The Hulk is another interesting case. The character (in his Bruce Banner form) was famously portrayed by Ed Norton in his most recent solo film before Norton was replaced by Mark Ruffalo. He was popular enough in his Avengers appearances that many fans were left wondering why we never got another solo Hulk film. It turns out that while Marvel can legally produce Hulk films, they don't have the distribution rights—those still belong to the original distributor, Universal, who has no interesting in selling them back. Universal wants to make money from any Hulk films made later by Marvel, and Disney-owned Marvel has no interest in making another studio money, so Hulk is relegated to team-ups in the Avengers movies and Thor: Ragnarok.

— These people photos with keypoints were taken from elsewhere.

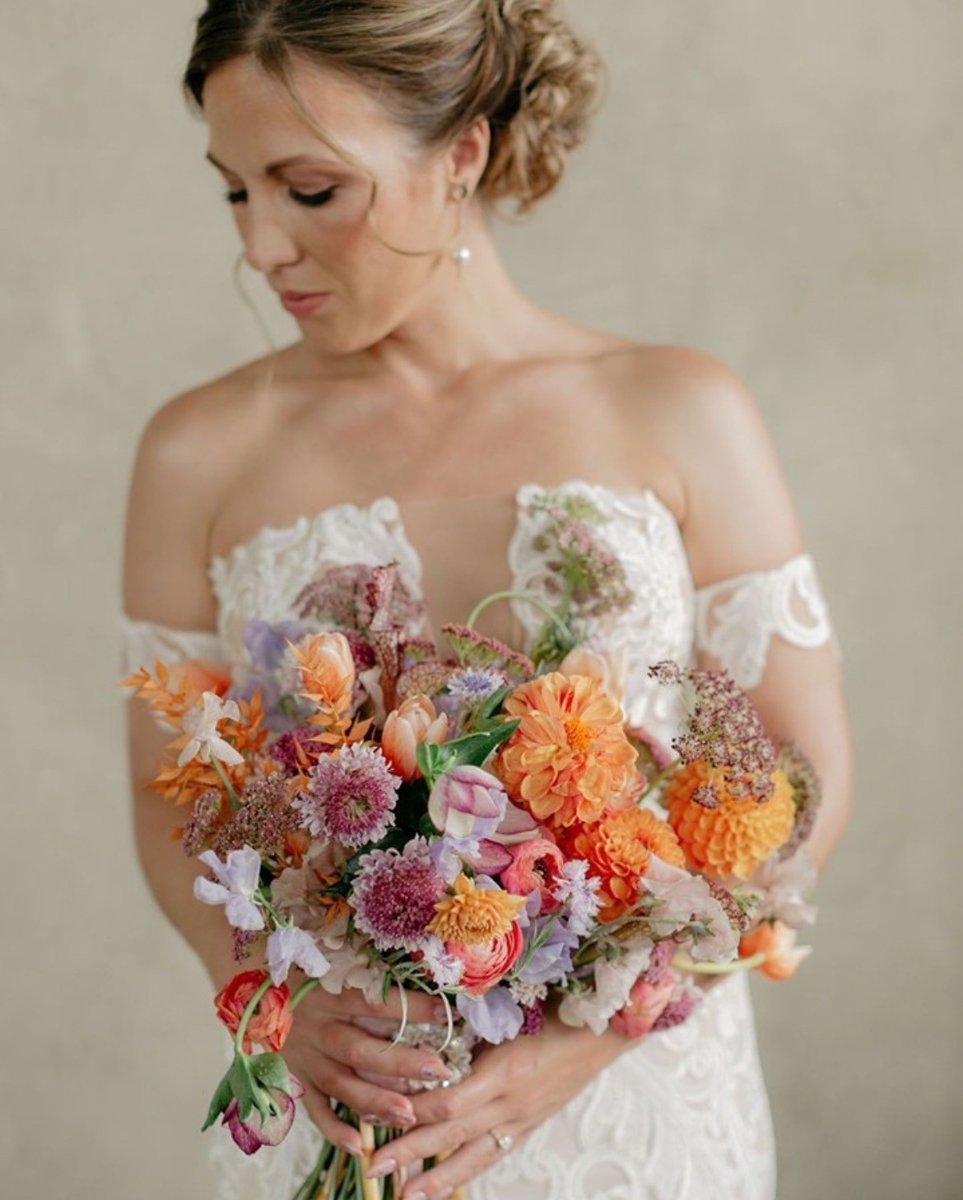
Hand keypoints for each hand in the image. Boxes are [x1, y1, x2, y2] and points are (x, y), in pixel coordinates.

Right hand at [280, 975, 454, 1157]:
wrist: (256, 988)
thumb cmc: (311, 973)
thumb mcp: (340, 964)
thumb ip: (376, 976)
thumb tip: (430, 983)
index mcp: (333, 993)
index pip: (377, 1002)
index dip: (413, 1008)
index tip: (448, 1014)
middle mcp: (319, 1027)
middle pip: (361, 1050)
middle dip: (401, 1063)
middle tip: (438, 1071)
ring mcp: (306, 1058)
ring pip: (342, 1084)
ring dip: (376, 1101)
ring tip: (409, 1114)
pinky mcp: (297, 1080)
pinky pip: (315, 1109)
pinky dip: (334, 1130)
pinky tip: (359, 1145)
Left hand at [365, 1007, 632, 1197]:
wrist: (605, 1031)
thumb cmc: (557, 1009)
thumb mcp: (512, 1012)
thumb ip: (472, 1026)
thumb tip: (426, 1031)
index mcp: (504, 1071)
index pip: (449, 1102)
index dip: (414, 1111)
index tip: (380, 1113)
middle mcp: (511, 1103)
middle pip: (452, 1134)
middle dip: (411, 1151)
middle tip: (374, 1166)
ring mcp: (522, 1119)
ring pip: (473, 1156)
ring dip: (436, 1178)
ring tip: (405, 1196)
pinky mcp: (529, 1125)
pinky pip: (493, 1154)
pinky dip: (467, 1171)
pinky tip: (445, 1185)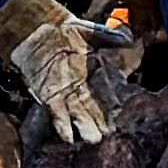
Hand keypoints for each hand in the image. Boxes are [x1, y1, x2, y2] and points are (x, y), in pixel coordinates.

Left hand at [12, 14, 134, 146]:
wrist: (37, 33)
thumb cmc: (67, 31)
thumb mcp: (89, 31)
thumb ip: (109, 37)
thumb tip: (130, 40)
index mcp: (100, 75)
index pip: (114, 96)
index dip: (117, 106)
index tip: (120, 111)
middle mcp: (87, 91)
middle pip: (100, 116)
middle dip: (104, 125)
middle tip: (108, 130)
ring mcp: (69, 98)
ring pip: (83, 123)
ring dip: (88, 131)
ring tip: (93, 136)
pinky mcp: (50, 101)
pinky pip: (60, 120)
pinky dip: (65, 129)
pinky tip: (70, 136)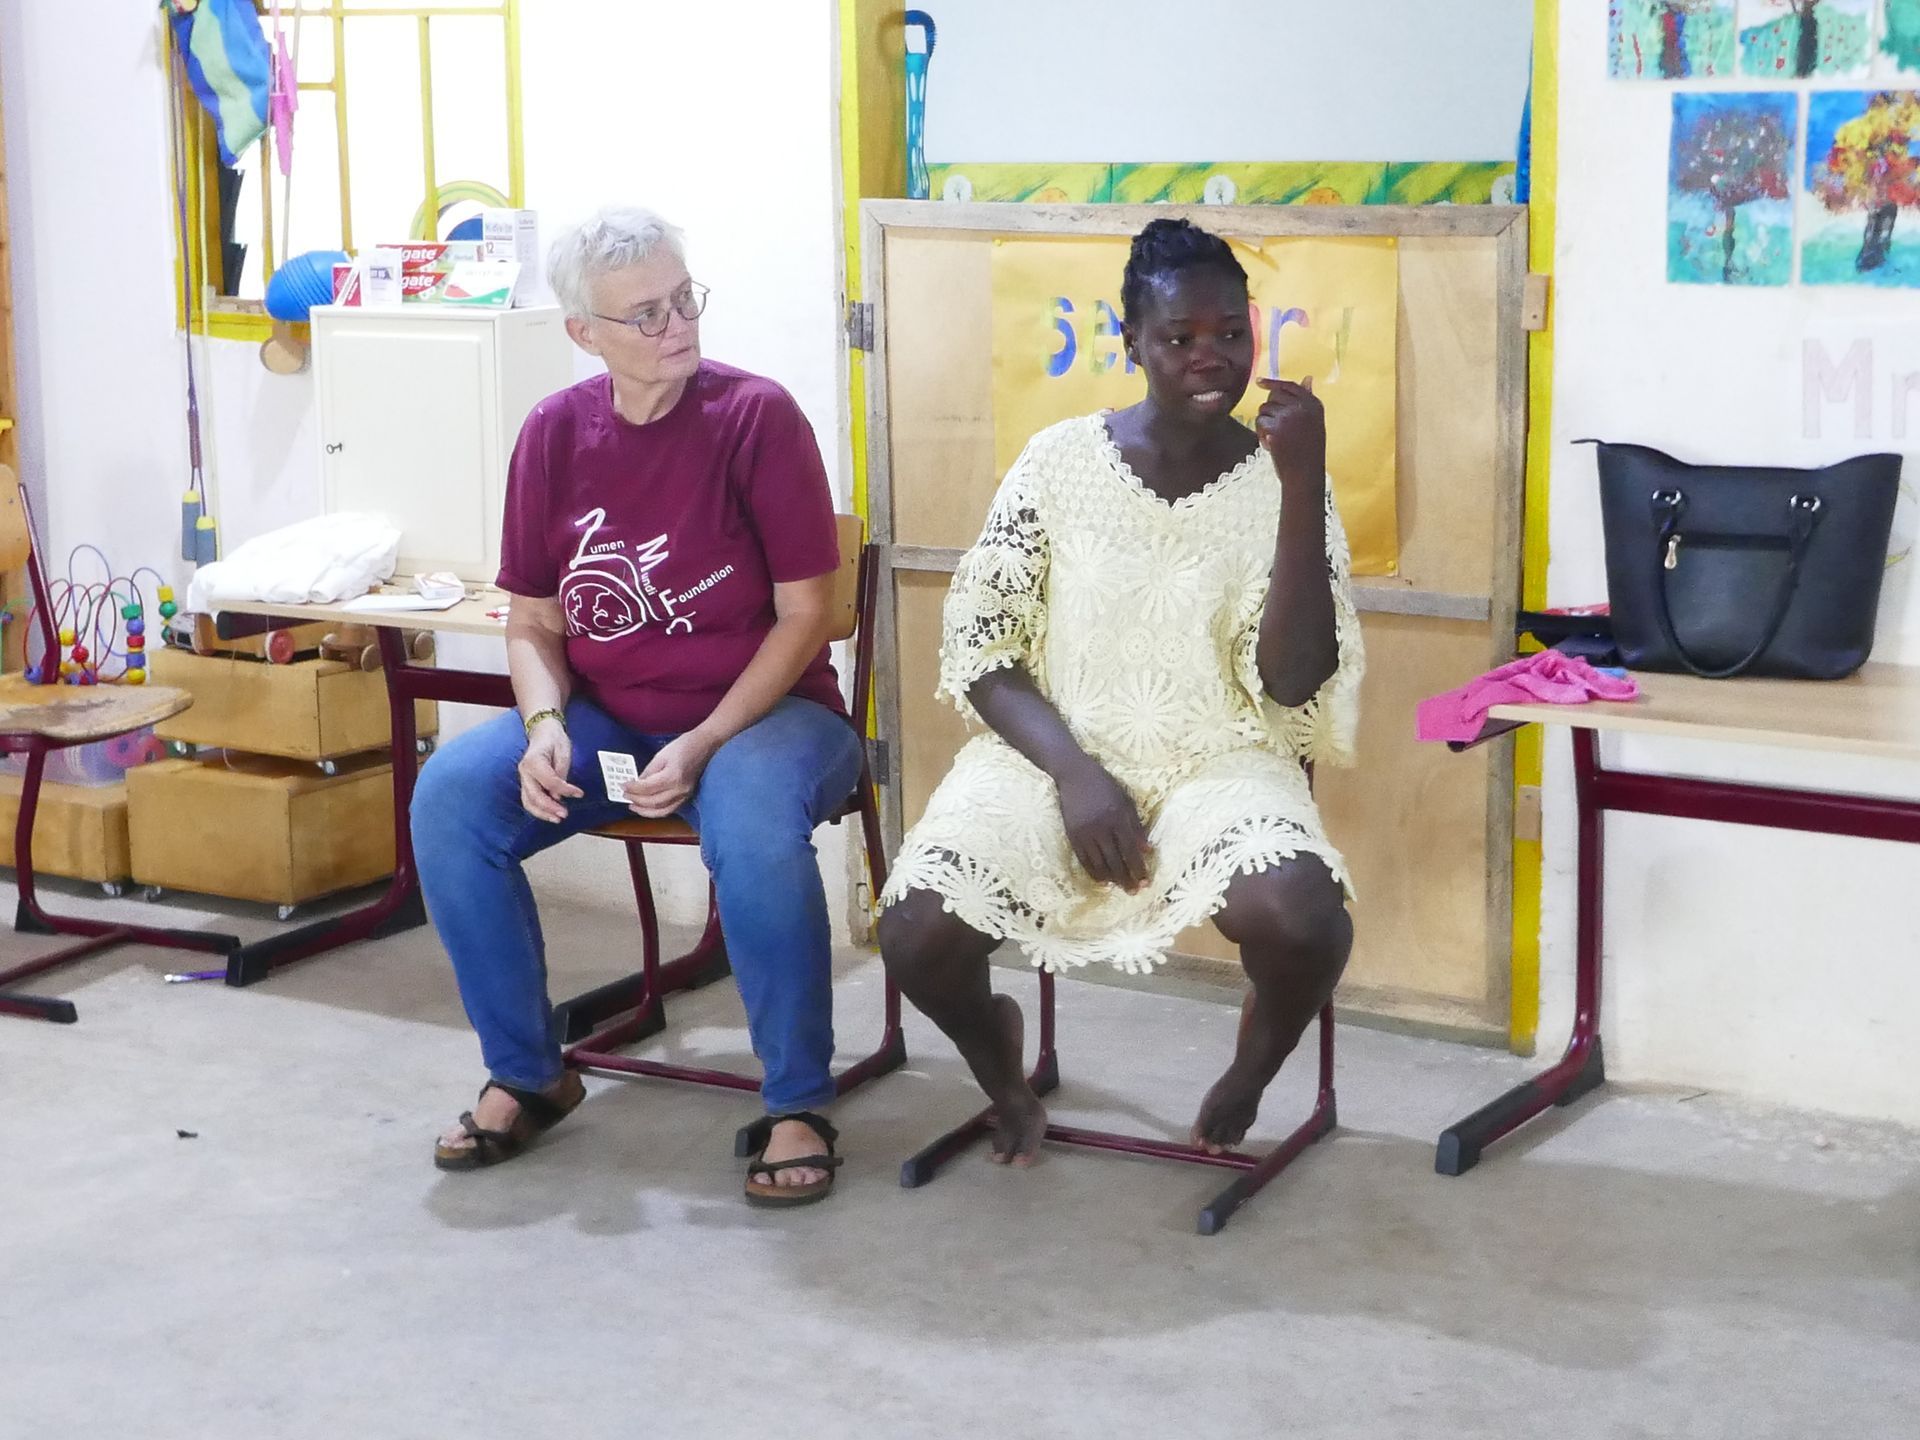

Finally, there's Quicksilver and Scarlet Witch. Many fans were happily surprised to see these two pop up in Avengers: Age of Ultron. After all, they're mutants—hell, they're Magneto's kids—so it seemed impossible for them to escape Fox's clutches. However, the characters have appeared as Avengers for literally decades, so Marvel had the rights to use them...although those rights aren't exclusive, which is why Quicksilver can be in Age of Ultron while stealing the show in X-Men movies. Moreover, Fox still has a chokehold on anything having to do with mutants, so Marvel can't mention their father Magneto's name in the Avengers movies, or even call them mutants—instead, they're products of Hydra enhancement. As it turns out, Fox has Scarlet Witch-type powers, as they can continue to definitively tell Marvel "no more mutants."